══ Excerpted text

# Add a 2nd HOB filter? (10 gal)



## paperlilies (Aug 31, 2014)

My 10 gal planted tank has a large driftwood arch in the center (see pic). My HOB filter outflow hits the driftwood resulting in poor water circulation throughout the tank (on the far right and left sides mostly). I have moved the filter to the far right and far left, but it doesn't help. The driftwood is too large and slows/blocks the water flow around the plants (except middle area which gets too strong of a current for a betta's liking). I haven't picked out my little guy yet.

I'm considering 2 options:

1. replace the driftwood for a manzanita branch
2. add a 2nd AquaClear HOB filter (On the gentlest flow settings). One on the far right, one of the far left. 

Disadvantages/Advantages of both options:
Option 1. I hate to take out the driftwood unless I'm sure about it. It will stir up dirty substrate and be hard to put back if I change my mind. It would be nice to open up some swimming room though.

Option 2. If the HOB filter creates too much current I waste money. If it does work I won't have to disrupt the set up or substrate.

Any advice?


----------



## RussellTheShihTzu (Mar 19, 2013)

I run two filters in my 10 and 20 long. Current is one reason but the other is I always have a cycled backup.


----------



## paperlilies (Aug 31, 2014)

It's good to know that works for you. A back up filter is a smart idea too. Thank you!


Sent from my iPhone using Tapatalk


----------



## NickAu (Sep 28, 2015)

> Option 2. If the HOB filter creates too much current I waste money.


Buy a HOB that has adjustable flow

I have this one and its great.

════
══ Provided records

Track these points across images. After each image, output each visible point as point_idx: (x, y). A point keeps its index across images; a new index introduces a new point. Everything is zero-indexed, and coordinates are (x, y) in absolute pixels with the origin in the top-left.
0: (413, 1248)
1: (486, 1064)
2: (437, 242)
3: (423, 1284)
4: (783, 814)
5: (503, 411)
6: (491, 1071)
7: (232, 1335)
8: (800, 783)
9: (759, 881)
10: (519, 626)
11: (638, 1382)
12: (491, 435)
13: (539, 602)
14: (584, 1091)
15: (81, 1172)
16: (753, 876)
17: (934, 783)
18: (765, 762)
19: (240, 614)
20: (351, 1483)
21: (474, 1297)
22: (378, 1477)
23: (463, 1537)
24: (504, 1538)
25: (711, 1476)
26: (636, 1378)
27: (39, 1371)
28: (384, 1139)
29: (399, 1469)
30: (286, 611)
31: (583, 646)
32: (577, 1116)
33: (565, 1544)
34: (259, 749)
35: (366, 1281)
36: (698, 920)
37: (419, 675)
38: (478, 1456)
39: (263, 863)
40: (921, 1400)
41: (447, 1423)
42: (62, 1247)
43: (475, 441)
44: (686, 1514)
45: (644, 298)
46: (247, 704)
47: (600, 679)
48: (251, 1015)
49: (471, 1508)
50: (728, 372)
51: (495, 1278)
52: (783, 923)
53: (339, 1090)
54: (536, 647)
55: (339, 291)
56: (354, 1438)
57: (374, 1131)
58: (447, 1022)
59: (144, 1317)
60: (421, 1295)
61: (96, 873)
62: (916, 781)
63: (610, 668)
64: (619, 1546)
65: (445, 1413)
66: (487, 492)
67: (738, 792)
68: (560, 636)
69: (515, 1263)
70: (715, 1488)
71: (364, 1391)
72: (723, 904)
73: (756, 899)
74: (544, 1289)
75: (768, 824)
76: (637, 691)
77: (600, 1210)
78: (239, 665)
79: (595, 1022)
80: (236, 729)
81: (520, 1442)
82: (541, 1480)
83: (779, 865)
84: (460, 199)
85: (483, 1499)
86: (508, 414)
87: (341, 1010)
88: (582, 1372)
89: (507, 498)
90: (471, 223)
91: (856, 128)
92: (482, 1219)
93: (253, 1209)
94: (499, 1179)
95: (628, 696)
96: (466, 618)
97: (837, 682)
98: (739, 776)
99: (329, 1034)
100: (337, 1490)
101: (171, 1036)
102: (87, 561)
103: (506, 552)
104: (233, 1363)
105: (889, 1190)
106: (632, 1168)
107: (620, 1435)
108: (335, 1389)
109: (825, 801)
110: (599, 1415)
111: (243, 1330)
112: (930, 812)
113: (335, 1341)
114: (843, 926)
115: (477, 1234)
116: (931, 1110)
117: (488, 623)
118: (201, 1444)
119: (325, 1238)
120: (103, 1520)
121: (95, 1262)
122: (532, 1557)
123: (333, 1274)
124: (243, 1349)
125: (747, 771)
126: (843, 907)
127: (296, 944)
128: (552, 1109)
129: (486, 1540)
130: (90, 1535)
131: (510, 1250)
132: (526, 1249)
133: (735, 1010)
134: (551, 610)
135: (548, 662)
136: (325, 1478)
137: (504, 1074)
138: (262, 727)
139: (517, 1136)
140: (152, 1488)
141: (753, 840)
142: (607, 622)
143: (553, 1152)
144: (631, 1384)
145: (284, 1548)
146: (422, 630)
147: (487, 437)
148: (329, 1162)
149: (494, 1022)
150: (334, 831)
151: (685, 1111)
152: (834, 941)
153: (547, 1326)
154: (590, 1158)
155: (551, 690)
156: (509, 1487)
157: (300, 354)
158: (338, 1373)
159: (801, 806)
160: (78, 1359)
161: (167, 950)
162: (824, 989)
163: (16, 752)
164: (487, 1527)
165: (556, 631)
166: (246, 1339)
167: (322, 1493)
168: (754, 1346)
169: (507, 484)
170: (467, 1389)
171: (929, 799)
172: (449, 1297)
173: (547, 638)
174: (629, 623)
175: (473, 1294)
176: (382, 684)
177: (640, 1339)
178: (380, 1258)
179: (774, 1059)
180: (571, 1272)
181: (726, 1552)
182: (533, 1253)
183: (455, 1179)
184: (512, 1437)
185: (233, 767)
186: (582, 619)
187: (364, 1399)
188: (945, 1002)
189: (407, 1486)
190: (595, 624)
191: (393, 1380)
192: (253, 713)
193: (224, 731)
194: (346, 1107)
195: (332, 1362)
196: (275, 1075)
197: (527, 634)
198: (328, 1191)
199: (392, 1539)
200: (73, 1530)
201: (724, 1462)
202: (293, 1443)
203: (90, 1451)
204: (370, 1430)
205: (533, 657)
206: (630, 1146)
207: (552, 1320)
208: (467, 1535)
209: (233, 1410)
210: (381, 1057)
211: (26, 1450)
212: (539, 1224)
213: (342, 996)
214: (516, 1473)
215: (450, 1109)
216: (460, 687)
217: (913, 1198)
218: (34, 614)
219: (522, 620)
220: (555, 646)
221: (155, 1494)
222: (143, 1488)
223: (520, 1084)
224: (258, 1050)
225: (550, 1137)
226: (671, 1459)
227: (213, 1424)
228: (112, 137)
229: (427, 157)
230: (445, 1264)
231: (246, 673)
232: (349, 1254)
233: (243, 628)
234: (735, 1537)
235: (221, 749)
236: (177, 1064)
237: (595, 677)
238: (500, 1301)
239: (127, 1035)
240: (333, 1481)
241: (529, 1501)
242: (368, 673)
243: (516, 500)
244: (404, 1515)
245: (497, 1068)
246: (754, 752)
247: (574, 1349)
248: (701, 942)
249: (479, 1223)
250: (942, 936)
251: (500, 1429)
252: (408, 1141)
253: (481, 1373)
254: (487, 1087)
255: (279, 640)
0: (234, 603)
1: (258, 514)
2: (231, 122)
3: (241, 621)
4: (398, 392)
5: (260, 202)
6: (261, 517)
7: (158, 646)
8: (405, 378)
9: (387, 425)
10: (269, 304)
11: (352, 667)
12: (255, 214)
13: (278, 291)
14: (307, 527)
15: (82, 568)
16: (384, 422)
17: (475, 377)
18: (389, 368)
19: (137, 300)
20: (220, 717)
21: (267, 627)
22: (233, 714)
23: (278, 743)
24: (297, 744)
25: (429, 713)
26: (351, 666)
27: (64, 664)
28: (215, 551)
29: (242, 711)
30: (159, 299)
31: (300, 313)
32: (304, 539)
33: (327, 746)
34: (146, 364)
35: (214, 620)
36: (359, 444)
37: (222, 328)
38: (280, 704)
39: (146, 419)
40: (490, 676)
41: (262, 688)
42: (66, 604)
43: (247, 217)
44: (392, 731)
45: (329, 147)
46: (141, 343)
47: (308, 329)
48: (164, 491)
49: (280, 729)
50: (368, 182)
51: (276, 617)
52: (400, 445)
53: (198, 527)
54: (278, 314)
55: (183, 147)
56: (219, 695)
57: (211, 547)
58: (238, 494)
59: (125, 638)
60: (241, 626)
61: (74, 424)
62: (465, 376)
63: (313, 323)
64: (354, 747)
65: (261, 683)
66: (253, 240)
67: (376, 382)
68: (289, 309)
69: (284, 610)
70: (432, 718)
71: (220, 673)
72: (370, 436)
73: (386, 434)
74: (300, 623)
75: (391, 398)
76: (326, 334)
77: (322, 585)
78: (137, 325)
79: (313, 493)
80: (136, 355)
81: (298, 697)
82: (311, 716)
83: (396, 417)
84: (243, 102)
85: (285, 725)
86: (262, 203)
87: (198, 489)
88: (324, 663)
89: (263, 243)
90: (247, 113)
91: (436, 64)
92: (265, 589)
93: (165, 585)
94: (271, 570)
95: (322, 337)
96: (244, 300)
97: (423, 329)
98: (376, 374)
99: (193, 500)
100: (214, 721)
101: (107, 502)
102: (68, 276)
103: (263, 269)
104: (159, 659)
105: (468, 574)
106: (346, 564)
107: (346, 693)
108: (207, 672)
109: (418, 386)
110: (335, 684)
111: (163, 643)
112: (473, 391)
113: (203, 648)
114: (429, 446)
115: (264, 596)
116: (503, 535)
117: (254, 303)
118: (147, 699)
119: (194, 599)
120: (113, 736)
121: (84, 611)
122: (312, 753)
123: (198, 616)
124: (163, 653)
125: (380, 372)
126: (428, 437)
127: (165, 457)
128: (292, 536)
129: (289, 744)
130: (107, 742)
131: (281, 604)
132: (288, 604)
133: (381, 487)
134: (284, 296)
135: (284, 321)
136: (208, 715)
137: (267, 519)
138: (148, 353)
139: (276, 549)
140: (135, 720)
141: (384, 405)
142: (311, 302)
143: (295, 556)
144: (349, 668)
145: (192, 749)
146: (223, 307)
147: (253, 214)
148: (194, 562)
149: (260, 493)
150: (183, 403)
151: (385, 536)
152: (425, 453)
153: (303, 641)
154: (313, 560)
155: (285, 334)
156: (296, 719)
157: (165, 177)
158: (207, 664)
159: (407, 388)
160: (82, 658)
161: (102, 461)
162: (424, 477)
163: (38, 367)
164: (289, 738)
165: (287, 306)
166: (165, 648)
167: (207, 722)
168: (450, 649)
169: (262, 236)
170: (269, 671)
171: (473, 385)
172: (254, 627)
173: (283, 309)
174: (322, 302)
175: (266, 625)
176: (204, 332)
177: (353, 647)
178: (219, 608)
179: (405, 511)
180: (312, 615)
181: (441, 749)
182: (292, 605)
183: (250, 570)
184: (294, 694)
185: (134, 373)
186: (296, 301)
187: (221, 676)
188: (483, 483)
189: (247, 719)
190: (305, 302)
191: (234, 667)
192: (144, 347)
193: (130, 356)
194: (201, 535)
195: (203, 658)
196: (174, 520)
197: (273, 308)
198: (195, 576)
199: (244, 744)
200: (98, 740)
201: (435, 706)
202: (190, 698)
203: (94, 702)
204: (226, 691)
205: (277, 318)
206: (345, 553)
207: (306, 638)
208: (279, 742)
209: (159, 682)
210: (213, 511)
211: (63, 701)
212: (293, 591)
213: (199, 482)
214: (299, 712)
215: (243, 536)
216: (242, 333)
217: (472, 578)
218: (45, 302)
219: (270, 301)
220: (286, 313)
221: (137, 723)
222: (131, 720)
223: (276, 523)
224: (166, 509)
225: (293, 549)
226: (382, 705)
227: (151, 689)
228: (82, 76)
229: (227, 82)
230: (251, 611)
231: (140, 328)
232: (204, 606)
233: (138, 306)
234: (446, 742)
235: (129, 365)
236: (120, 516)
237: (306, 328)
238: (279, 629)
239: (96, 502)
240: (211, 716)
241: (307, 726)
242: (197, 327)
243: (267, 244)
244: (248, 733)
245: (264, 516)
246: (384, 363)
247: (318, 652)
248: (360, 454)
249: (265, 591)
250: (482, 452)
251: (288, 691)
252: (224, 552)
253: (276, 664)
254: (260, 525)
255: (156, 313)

════

» **Challenges**
A) In the aquarium forum thread, what two reasons does RussellTheShihTzu give for running two filters?
B) Write the next reply in the aquarium forum thread, picking up after its final post.
The data has no connection to the aquarium forum thread.

» **Set of answers**
A) Current, and always having a cycled backup filter.

B)
*ClearView 100 - Aqua One*

This will be great also, It says 3 gallons or less but ignore that, This will be nice and gentle on a Betta in a 10 gallon even if its working at full flow.

*AZOO Mignon Filter 60 (60l/h) 15gph hang on back for small aquariums


*


----------



## paperlilies (Aug 31, 2014)

NickAu said:


> Buy a HOB that has adjustable flow
> 
> I have this one and its great.
> *ClearView 100 - Aqua One*
> ...



Do you know how they compare to AquaClear 20?



Sent from my iPhone using Tapatalk


----------



## NickAu (Sep 28, 2015)

No sorry I do not


----------



## RussellTheShihTzu (Mar 19, 2013)

I have the PFE-1 on my 2.5 extra plants tank. Does well and is adjustable. 

Aquarium Hang on Filter PFE-3


----------



## paperlilies (Aug 31, 2014)

I added the 2nd filter and am happy with the water circulation. I'll have to make sure the current isn't too strong when my Dumbo HM arrives. Russell, do you have any pics of your tank? I would love to see them.

I was cleaning the 1st filter yesterday and found 3 red cherry shrimp swimming inside! Thank goodness I found them in time. As a resolve, I stuffed a little piece of sponge inside the intake tube at the bottom tip. Unfortunately, it will prevent the filter from collecting debris, but until I find another solution that will keep them safe. I'm going to making a tight net around the tip and secure it with aquarium silicone sealant.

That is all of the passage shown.